Bacevich suggests that the Islamic world is experiencing a “civilizational crisis.” He believes that a small minority of Muslims are struggling to reconcile their faith with secular modernity and are lashing out at the greatest symbol of that modernity: the United States. As a result, terrorism cannot be stopped by outside intervention. John Mearsheimer of the University of Chicago disagrees. He argues that Western policy is responsible for the region’s descent into chaos and the propagation of terror organizations, syndicates, and paramilitaries. He believes decades of deep engagement have stoked the ire of violent subnational groups. From Mearsheimer’s perspective, the invasion of Iraq and the overthrow of Moammar Gadhafi in Libya dismantled institutional barriers keeping those forces in check. The result has been civil wars that are responsible for the deaths of hundreds of thousands and the displacement of millions of people.
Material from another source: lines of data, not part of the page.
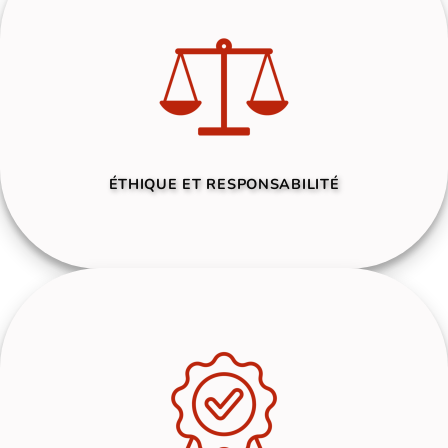
ÉTHIQUE ET RESPONSABILITÉ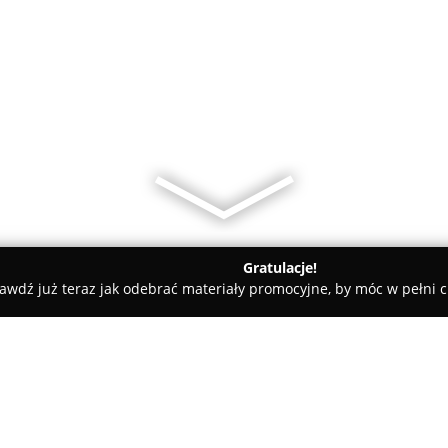
Gratulacje!
awdź już teraz jak odebrać materiały promocyjne, by móc w pełni c
a FORD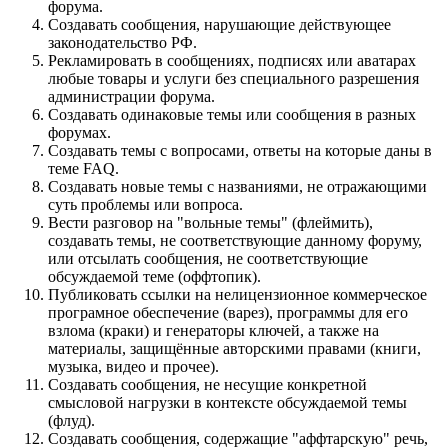
форума.
Создавать сообщения, наpyшающие действyющее
законодательство РФ.
Рекламировать в сообщениях, подписях или аватарах
любые товары и услуги без специального разрешения
администрации форума.
Создавать одинаковые темы или сообщения в разных
форумах.
Создавать темы с вопросами, ответы на которые даны в
теме FAQ.
Создавать новые темы с названиями, не отражающими
суть проблемы или вопроса.
Вести разговор на "вольные темы" (флеймить),
создавать темы, не соответствующие данному форуму,
или отсылать сообщения, не соответствующие
обсуждаемой теме (оффтопик).
Публиковать ссылки на нелицензионное коммерческое
програмное обеспечение (варез), программы для его
взлома (краки) и генераторы ключей, а также на
материалы, защищённые авторскими правами (книги,
музыка, видео и прочее).
Создавать сообщения, не несущие конкретной
смысловой нагрузки в контексте обсуждаемой темы
(флуд).
Создавать сообщения, содержащие "аффтарскую" речь,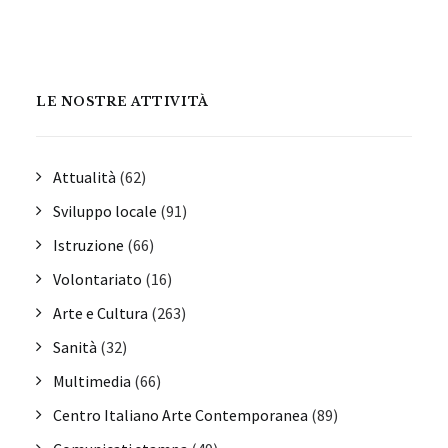
LE NOSTRE ATTIVITÀ
Attualità
(62)
Sviluppo locale
(91)
Istruzione
(66)
Volontariato
(16)
Arte e Cultura
(263)
Sanità
(32)
Multimedia
(66)
Centro Italiano Arte Contemporanea
(89)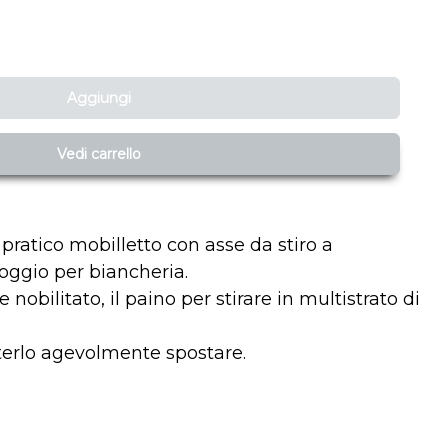
Aggiungi
Vedi carrello
pratico mobilletto con asse da stiro a
oggio per biancheria.
e nobilitato, il paino per stirare in multistrato di
oterlo agevolmente spostare.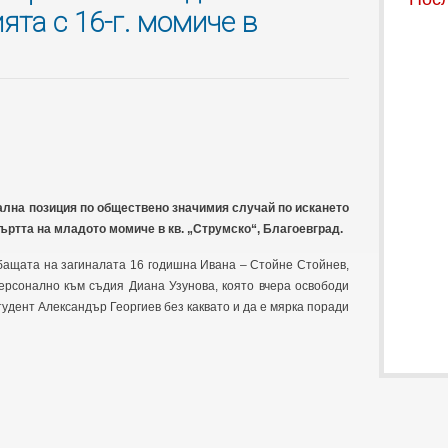
ята с 16-г. момиче в
лна позиция по обществено значимия случай по искането
ъртта на младото момиче в кв. „Струмско“, Благоевград.
 бащата на загиналата 16 годишна Ивана – Стойне Стойнев,
ерсонално към съдия Диана Узунова, която вчера освободи
удент Александър Георгиев без каквато и да е мярка поради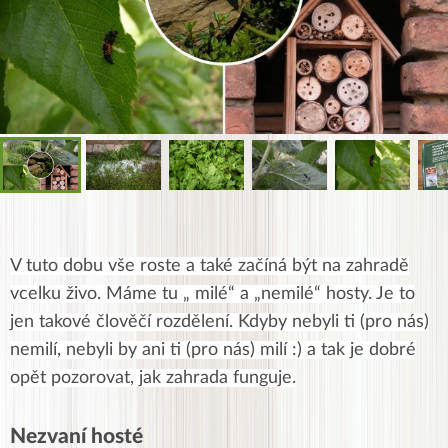
V
tuto dobu vše roste a také začíná být na zahradě
vcelku živo. Máme tu „ milé“ a „nemilé“ hosty. Je to
jen takové člověčí rozdělení. Kdyby nebyli ti (pro nás)
nemilí, nebyli by ani ti (pro nás) milí :) a tak je dobré
opět pozorovat, jak zahrada funguje.
Nezvaní hosté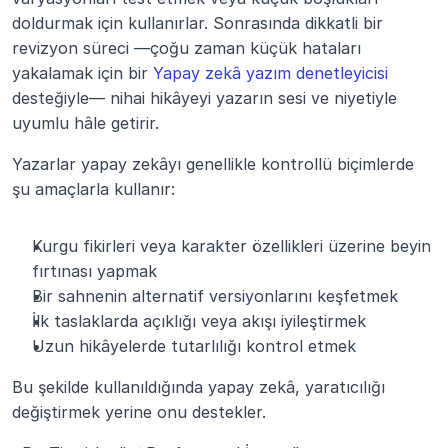
doldurmak için kullanırlar. Sonrasında dikkatli bir 
revizyon süreci —çoğu zaman küçük hataları 
yakalamak için bir 
Yapay zekâ yazım denetleyicisi
desteğiyle— nihai hikâyeyi yazarın sesi ve niyetiyle 
uyumlu hâle getirir.
Yazarlar yapay zekâyı genellikle kontrollü biçimlerde 
şu amaçlarla kullanır:
Kurgu fikirleri veya karakter özellikleri üzerine beyin 
fırtınası yapmak
Bir sahnenin alternatif versiyonlarını keşfetmek
İlk taslaklarda açıklığı veya akışı iyileştirmek
Uzun hikâyelerde tutarlılığı kontrol etmek
Bu şekilde kullanıldığında yapay zekâ, yaratıcılığı 
değiştirmek yerine onu destekler.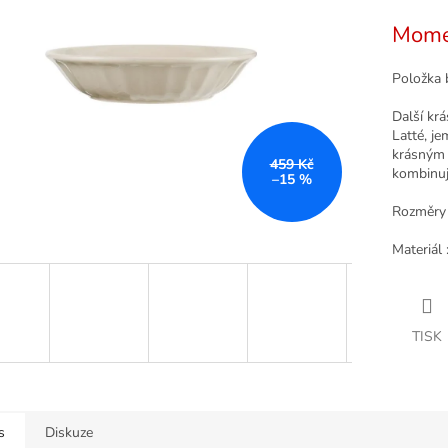
cena:
k.
Mome
Položka 
Další kr
Latté, j
krásným 
459 Kč
kombinuj
–15 %
Rozměry 
Materiál
TISK
s
Diskuze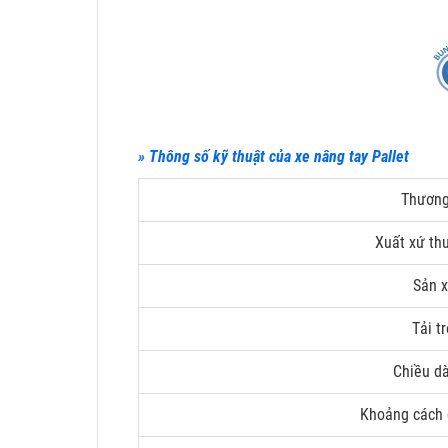
» Thông số kỹ thuật của xe nâng tay Pallet
Thương
Xuất xứ th
Sản x
Tải t
Chiều dà
Khoảng cách 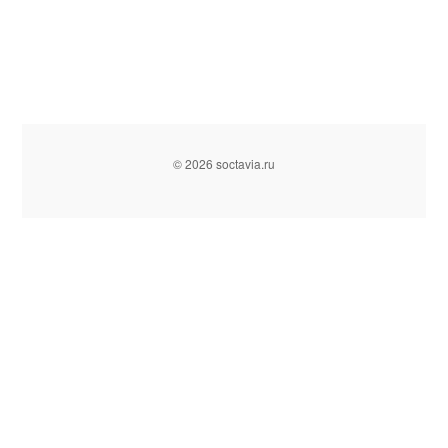
© 2026 soctavia.ru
However, as the University of Notre Dame’s Michael Desch notes, American analysts should not let reasonable concerns about terrorism distort their view of the Islamic world. Desch believes that many policymakers have become too focused on a minority of Muslims suffering from the “civilizational crisis” described by Bacevich. This leads them to ignore the vast majority that has made peace with modernity. Indonesia, for example, is the world’s most populous Muslim country, and, despite some simmering tensions, it is significantly freer and safer from terrorism than many countries in the core Middle East.

Harvard University’s Stephen Walt also thinks Americans need to re-examine their perception of Islamic terrorism. He believes the threat of attacks has been inflated. Relative to other types of danger or causes of death, terrorism poses very little danger to individual Americans. Walt cites John Mueller of The Ohio State University, whose recent research shows that the chances of an American being killed in a terrorist attack are extremely small. According to the Cato Institute’s Christopher Preble, the odds are “much smaller” even than the one in 3.5 million figure Walt mentions. In Walt’s view, policymakers need to calibrate their response to the actual threats posed by terrorism rather than understandable but exaggerated fears.
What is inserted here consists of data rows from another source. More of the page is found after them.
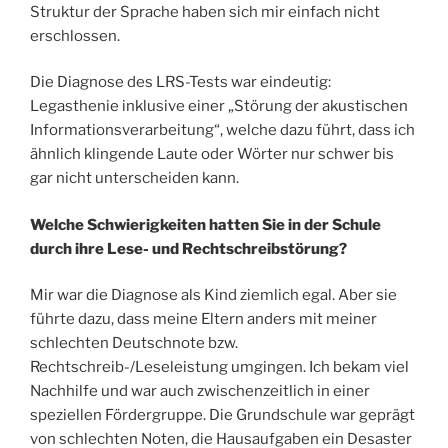
Struktur der Sprache haben sich mir einfach nicht
erschlossen.
Die Diagnose des LRS-Tests war eindeutig:
Legasthenie inklusive einer „Störung der akustischen
Informationsverarbeitung“, welche dazu führt, dass ich
ähnlich klingende Laute oder Wörter nur schwer bis
gar nicht unterscheiden kann.
Welche Schwierigkeiten hatten Sie in der Schule
durch ihre Lese- und Rechtschreibstörung?
Mir war die Diagnose als Kind ziemlich egal. Aber sie
führte dazu, dass meine Eltern anders mit meiner
schlechten Deutschnote bzw.
Rechtschreib-/Leseleistung umgingen. Ich bekam viel
Nachhilfe und war auch zwischenzeitlich in einer
speziellen Fördergruppe. Die Grundschule war geprägt
von schlechten Noten, die Hausaufgaben ein Desaster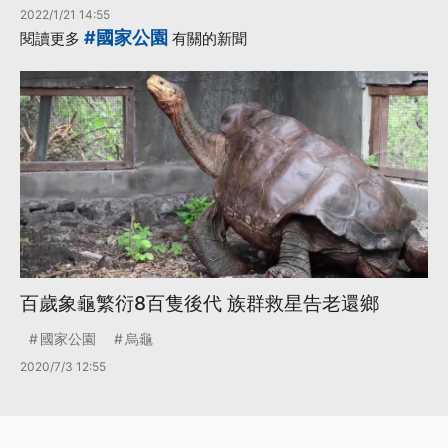
2022/1/21 14:55
#國家公園
閱讀更多
有關的新聞
百歲象龜繁衍8百隻後代 族群救星告老還鄉
國家公園
烏龜
2020/7/3 12:55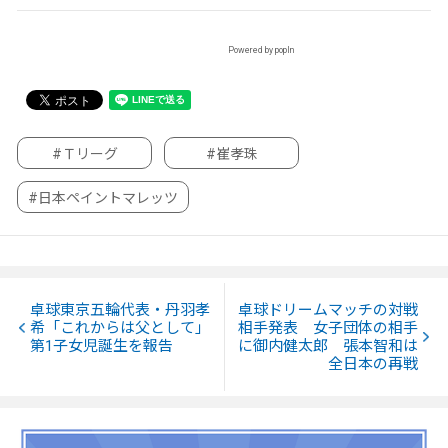
Powered by popIn
#Ｔリーグ
#崔孝珠
#日本ペイントマレッツ
卓球東京五輪代表・丹羽孝
卓球ドリームマッチの対戦
希「これからは父として」
相手発表 女子団体の相手
第1子女児誕生を報告
に御内健太郎 張本智和は
全日本の再戦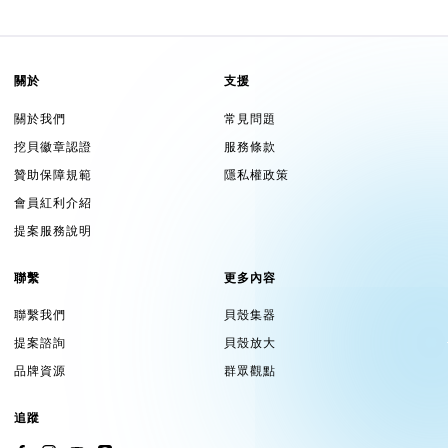
關於
支援
關於我們
常見問題
挖貝徽章認證
服務條款
贊助保障規範
隱私權政策
會員紅利介紹
提案服務說明
聯繫
更多內容
聯繫我們
貝殼集器
提案諮詢
貝殼放大
品牌資源
群眾觀點
追蹤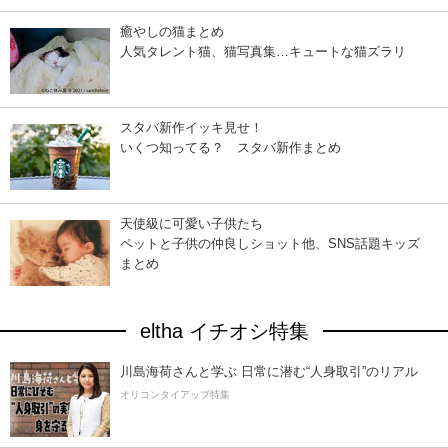
癒やしの猫まとめ
人気タレント猫、猫写真集…キュートな猫ズラリ
スタバ新作イッキ見せ！
いくつ知ってる？ スタバ新作まとめ
天使級に可愛い子供たち
ペットと子供の仲良しショット他、SNS話題キッズ
まとめ
eltha イチオシ特集
川島海荷さんと学ぶ 日常に潜む“人身取引”のリアル
オリコンタイアップ特集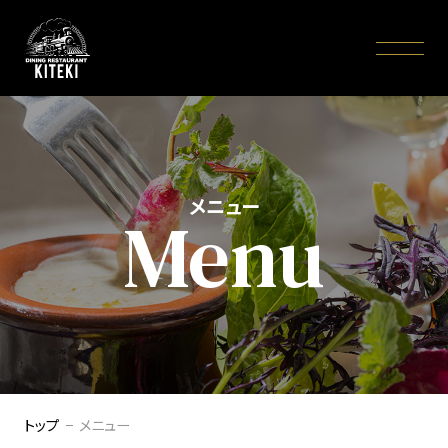
メニュー
Menu
トップ
メニュー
However, Barry Posen of the Massachusetts Institute of Technology emphasizes that this doesn’t mean the problem can be ignored. The situation in the Middle East is undoubtedly unstable, and problems there have spilled over into Europe and the United States. Terrorism is a real issue that demands a policy solution—a fact not lost on the panelists.
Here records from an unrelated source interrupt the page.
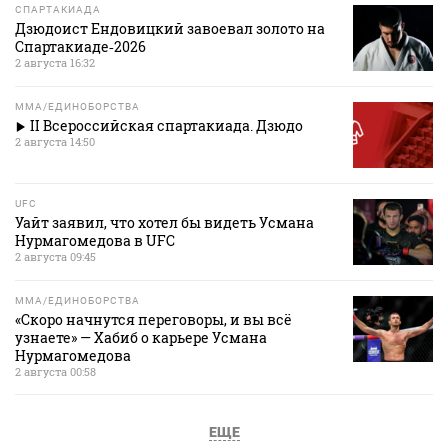
СПАРТАКИАДА
Дзюдоист Ендовицкий завоевал золото на
Спартакиаде‑2026
2 августа 16:32
MMA/ЕДИНОБОРСТВА
II Всероссийская спартакиада. Дзюдо
2 августа 14:50
UFC
Уайт заявил, что хотел бы видеть Усмана
Нурмагомедова в UFC
2 августа 09:45
MMA/ЕДИНОБОРСТВА
«Скоро начнутся переговоры, и вы всё
узнаете» — Хабиб о карьере Усмана
Нурмагомедова
2 августа 00:58
ЕЩЕ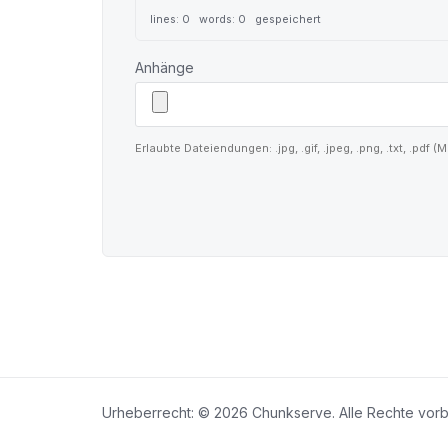
lines: 0 words: 0
gespeichert
Anhänge
Erlaubte Dateiendungen: .jpg, .gif, .jpeg, .png, .txt, .pd
Urheberrecht: © 2026 Chunkserve. Alle Rechte vorb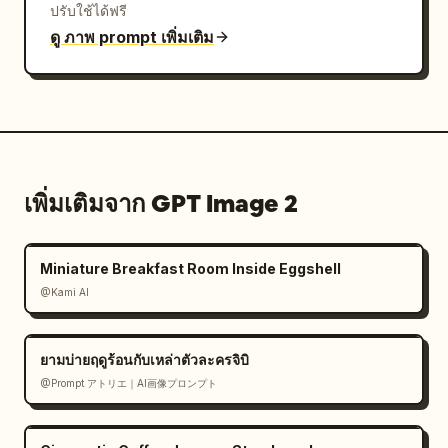
ปรับใช้ได้ฟรี
ดู ภาพ prompt เพิ่มเติม
เพิ่มเติมจาก GPT Image 2
Miniature Breakfast Room Inside Eggshell
@Kami AI
ยามบ่ายฤดูร้อนกับเหล่าตัวละครจิบิ
@Prompt アトリエ｜AI画像プロンプト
William Ruger of the Charles Koch Institute offered some concrete recommendations for how to tackle the problem of Islamic terrorism. He suggests that the United States use a “smaller footprint” for the cases where military force is required to pursue specific terrorist targets and that policing efforts are more appropriate in most cases. From his perspective, law enforcement and investigation are more effective and less expensive ways to prevent terror attacks, and they do not result in the same blowback as foreign military operations. Furthermore, they have the added benefit of increasing cooperation among countries in a region. Mearsheimer hopes that such a plan might be the basis for the United States to share more of the counterterrorism burden with local actors, especially those who have much more at stake. Posen concurred that relying more on the intelligence community and local actors and less on the military, the United States can make itself safer from terrorism at a much smaller cost.

Terrorism will remain one of Washington’s key concerns for some time. But the arrival of a new administration presents an opportunity to revisit conventional approaches to issues like Islamic terrorism, Putin’s Russia, and the U.S. defense budget. Policymakers should take heed of fresh ideas, as they may well provide solutions to the difficult problems that the United States cannot overcome with force alone.